What is expected - Reproduce the rows below word for word, from the line containing "scientific name: Chaetognatha" through the last line of the rows, with both of those lines included.

Records to use -
** START **

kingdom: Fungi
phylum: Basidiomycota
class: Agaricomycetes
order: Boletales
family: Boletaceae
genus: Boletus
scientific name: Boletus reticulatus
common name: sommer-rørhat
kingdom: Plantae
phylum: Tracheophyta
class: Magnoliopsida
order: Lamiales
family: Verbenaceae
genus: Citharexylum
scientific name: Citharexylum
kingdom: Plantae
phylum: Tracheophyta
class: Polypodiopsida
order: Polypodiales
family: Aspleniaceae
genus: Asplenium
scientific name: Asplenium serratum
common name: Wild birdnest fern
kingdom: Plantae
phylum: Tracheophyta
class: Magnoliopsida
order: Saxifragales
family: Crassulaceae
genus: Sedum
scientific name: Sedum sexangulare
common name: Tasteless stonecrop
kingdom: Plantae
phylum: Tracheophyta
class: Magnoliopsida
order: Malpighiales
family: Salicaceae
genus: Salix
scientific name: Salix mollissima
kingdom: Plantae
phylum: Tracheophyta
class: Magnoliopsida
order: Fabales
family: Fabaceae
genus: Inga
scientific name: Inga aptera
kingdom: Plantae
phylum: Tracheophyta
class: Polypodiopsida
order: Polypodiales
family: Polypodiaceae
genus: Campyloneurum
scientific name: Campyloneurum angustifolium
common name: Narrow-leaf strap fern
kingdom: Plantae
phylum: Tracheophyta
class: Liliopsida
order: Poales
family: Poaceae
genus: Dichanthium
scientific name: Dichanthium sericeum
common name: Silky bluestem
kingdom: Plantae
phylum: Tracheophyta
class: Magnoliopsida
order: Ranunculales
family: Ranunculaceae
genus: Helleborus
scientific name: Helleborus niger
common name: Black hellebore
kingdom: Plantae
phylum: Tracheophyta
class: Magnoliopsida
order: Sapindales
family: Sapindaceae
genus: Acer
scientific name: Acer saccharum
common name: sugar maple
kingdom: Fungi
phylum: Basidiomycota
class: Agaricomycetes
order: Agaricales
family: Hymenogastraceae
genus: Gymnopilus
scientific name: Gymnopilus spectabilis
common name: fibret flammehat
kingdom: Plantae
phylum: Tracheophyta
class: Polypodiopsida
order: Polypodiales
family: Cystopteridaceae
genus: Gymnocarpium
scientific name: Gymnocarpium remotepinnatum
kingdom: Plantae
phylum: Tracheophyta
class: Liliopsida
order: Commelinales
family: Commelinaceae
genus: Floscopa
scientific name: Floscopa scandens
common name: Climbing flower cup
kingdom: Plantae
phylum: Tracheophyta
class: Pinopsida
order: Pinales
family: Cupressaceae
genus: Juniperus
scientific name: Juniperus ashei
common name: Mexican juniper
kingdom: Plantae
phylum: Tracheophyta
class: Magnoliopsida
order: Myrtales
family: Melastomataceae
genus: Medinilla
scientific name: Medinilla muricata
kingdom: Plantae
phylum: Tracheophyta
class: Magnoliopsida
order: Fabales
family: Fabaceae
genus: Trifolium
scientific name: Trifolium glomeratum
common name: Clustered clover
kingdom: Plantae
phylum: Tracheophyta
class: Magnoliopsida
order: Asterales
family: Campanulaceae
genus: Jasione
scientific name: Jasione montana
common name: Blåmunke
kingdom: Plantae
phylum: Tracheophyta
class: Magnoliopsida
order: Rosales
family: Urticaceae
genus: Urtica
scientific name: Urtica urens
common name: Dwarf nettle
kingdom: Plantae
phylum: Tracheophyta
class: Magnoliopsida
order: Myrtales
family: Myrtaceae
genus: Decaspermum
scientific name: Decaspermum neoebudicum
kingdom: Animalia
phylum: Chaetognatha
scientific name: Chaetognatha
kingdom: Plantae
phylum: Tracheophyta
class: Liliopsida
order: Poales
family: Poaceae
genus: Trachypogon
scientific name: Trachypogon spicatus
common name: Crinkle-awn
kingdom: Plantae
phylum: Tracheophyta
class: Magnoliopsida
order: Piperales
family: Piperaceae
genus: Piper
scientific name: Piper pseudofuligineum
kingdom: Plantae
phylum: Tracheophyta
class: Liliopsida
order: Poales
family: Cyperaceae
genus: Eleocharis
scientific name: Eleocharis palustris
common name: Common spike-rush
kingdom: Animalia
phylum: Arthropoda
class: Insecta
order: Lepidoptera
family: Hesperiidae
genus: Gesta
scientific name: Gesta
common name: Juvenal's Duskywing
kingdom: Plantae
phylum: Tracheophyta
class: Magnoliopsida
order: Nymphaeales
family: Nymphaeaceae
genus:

** END **

Solution -
scientific name: Chaetognatha
kingdom: Plantae
phylum: Tracheophyta
class: Liliopsida
order: Poales
family: Poaceae
genus: Trachypogon
scientific name: Trachypogon spicatus
common name: Crinkle-awn
kingdom: Plantae
phylum: Tracheophyta
class: Magnoliopsida
order: Piperales
family: Piperaceae
genus: Piper
scientific name: Piper pseudofuligineum
kingdom: Plantae
phylum: Tracheophyta
class: Liliopsida
order: Poales
family: Cyperaceae
genus: Eleocharis
scientific name: Eleocharis palustris
common name: Common spike-rush
kingdom: Animalia
phylum: Arthropoda
class: Insecta
order: Lepidoptera
family: Hesperiidae
genus: Gesta
scientific name: Gesta
common name: Juvenal's Duskywing
kingdom: Plantae
phylum: Tracheophyta
class: Magnoliopsida
order: Nymphaeales
family: Nymphaeaceae
genus:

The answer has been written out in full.